Saturday morning we had the help here pulling weeds out of the strawberries and off the plastic (there are some that grow up the sides of the plastic, eventually covering the berries.  You see the problem.  I have pics, but that's probably another blog for another time).  The Husband was running around as usual, and I was ditching the water that fell Friday out of the middles (there are places it's shin deep).  We should have been filling rock bags to hold down the row covers.  In the past we've used sandbags.  This year we have this roll of netting that we are supposed to cut to the appropriate size and fill with rock and tie both ends.  it sounds easy right?  Yeah, in theory it is.  In practice, that netting is cumbersome to stretch and difficult to tie.  I got the idea to use zip ties instead of tying them (it's that kind of plastic that it doesn't matter how tight you get it, the knot can slip out).  Still, me working alone was not producing enough bags.  After lunch we got everyone involved, and still it was not going smoothly (and it was driving me crazy).  That's when the Husband decides that we need to lay one out to see how many rock bags we need.

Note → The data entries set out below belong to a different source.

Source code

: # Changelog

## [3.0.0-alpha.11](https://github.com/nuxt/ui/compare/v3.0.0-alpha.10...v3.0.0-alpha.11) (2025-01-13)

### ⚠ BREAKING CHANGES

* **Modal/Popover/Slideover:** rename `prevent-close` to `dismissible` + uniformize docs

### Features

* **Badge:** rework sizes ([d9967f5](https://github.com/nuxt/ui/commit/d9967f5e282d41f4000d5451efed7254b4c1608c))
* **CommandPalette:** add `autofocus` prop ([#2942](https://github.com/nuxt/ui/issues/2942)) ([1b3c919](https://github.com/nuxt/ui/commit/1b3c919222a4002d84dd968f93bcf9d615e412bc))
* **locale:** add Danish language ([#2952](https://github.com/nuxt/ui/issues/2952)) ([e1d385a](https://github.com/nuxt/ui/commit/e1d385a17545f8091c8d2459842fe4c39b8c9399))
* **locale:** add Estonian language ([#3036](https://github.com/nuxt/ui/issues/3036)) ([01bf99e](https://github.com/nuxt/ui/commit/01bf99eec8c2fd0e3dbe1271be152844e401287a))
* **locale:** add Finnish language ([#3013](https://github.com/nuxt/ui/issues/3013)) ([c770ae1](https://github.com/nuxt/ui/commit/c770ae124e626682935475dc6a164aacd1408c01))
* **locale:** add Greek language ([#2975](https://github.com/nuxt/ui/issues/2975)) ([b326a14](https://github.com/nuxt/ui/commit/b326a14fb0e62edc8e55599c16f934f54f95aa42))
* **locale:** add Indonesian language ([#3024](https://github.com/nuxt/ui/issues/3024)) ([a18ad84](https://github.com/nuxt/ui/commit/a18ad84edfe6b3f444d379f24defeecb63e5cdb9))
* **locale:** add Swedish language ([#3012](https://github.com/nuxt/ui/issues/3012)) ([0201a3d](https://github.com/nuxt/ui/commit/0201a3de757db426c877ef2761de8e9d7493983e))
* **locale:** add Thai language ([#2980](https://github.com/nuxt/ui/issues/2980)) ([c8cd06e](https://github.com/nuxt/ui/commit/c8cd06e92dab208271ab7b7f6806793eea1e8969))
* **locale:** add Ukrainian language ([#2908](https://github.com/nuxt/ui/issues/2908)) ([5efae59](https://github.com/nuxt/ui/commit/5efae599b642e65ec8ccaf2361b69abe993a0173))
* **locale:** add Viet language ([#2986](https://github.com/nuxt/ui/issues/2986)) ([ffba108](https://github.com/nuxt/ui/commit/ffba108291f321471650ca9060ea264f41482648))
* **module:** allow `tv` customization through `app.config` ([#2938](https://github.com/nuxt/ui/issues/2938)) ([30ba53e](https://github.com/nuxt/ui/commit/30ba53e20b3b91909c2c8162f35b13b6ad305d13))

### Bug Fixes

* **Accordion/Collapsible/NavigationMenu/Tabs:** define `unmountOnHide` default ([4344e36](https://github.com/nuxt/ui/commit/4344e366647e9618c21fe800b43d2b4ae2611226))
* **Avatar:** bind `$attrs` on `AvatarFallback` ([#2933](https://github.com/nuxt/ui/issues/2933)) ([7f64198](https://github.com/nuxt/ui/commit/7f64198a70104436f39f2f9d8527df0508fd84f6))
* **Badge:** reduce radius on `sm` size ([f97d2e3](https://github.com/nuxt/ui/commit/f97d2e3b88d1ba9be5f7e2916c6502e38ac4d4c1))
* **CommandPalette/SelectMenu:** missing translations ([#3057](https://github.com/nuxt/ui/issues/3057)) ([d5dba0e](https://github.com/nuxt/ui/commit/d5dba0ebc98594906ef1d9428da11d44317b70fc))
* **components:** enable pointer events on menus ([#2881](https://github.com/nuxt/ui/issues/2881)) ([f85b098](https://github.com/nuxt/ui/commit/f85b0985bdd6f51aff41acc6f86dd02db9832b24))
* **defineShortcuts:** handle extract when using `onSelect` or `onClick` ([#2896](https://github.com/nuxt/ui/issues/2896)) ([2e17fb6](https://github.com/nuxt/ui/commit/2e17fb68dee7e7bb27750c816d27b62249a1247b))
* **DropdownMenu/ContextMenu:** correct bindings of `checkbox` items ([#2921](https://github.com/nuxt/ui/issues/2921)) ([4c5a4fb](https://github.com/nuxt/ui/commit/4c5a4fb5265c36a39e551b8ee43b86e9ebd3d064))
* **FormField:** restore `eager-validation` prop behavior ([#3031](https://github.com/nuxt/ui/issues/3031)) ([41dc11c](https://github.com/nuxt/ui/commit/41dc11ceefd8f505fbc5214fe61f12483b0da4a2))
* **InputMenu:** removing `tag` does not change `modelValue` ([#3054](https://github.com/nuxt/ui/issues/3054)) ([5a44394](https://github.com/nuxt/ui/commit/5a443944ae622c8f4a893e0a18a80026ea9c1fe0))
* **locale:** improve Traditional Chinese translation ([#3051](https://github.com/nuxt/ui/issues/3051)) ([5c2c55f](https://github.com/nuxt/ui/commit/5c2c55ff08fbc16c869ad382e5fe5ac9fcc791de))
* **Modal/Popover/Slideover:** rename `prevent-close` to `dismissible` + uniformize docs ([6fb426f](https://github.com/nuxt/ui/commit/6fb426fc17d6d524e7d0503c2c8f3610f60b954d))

Alright, so remember how windy it was Saturday?  Well, these covers are the texture of that black landscape fabric you put down for weed control, just a little thicker, and they catch the wind like you wouldn't believe.  We load the roll of material like a spool on a contraption mounted on the end of a forklift, and The Husband and another worker grab the end and walk Santa-style to the end of the row.  Again, it's a lot harder than it sounds.  The rows are narrow-ish and uneven, not to mention the covers catch the wind like a sail on a boat, so not only are you hauling the weight of the covers (which are surprisingly heavy) but the weight of the wind blowing them around (alright confession time - I did fall in the mud.  I was holding one of the covers so one of the workers could hold it down for a shovel of dirt when the wind unexpectedly got in it and it dragged me down.  I had to laugh at my own self at that one.  Too bad I didn't have the camera out then).  When we got to the last row near the path, The Husband got the idea to tie the end of the cover to the gator so he could drag them out with it, it actually managed to work (despite me saying 'this is going to be bad' like a mantra and cringing).  Too bad we couldn't do that every time (I did get a short video, but I had to stop filming to make sure it didn't tangle, so it really wasn't worth posting).  Once we, they, get them out we have to spread them out to cover four rows.  At that point we realize it's going to take 40 - 60 rock bags per cover with this wind and we have 20.  The Husband comes up with the practical if not far-sighted idea (now we have holes about every foot or two, some of which are almost a foot deep, that we'll have to fill in somehow so you won't break your neck in the field) to use shovel fulls of dirt to hold them down.  It takes all afternoon, but we manage to get almost all of the rows covered.
There's more than one way to skin a cat


The Spool - Forklift contraption
It reminds me of snow...without all the mess.
Yesterday we took them off, but it looks like first of next week we'll be putting them on again.  It won't be as hard, just pulling them over the rows, but still I hate it.  Still, we have to do what we have to do, and yesterday The Husband found one of the first potential berries.  So get your mouth right, 'cause we'll have berries the first of April!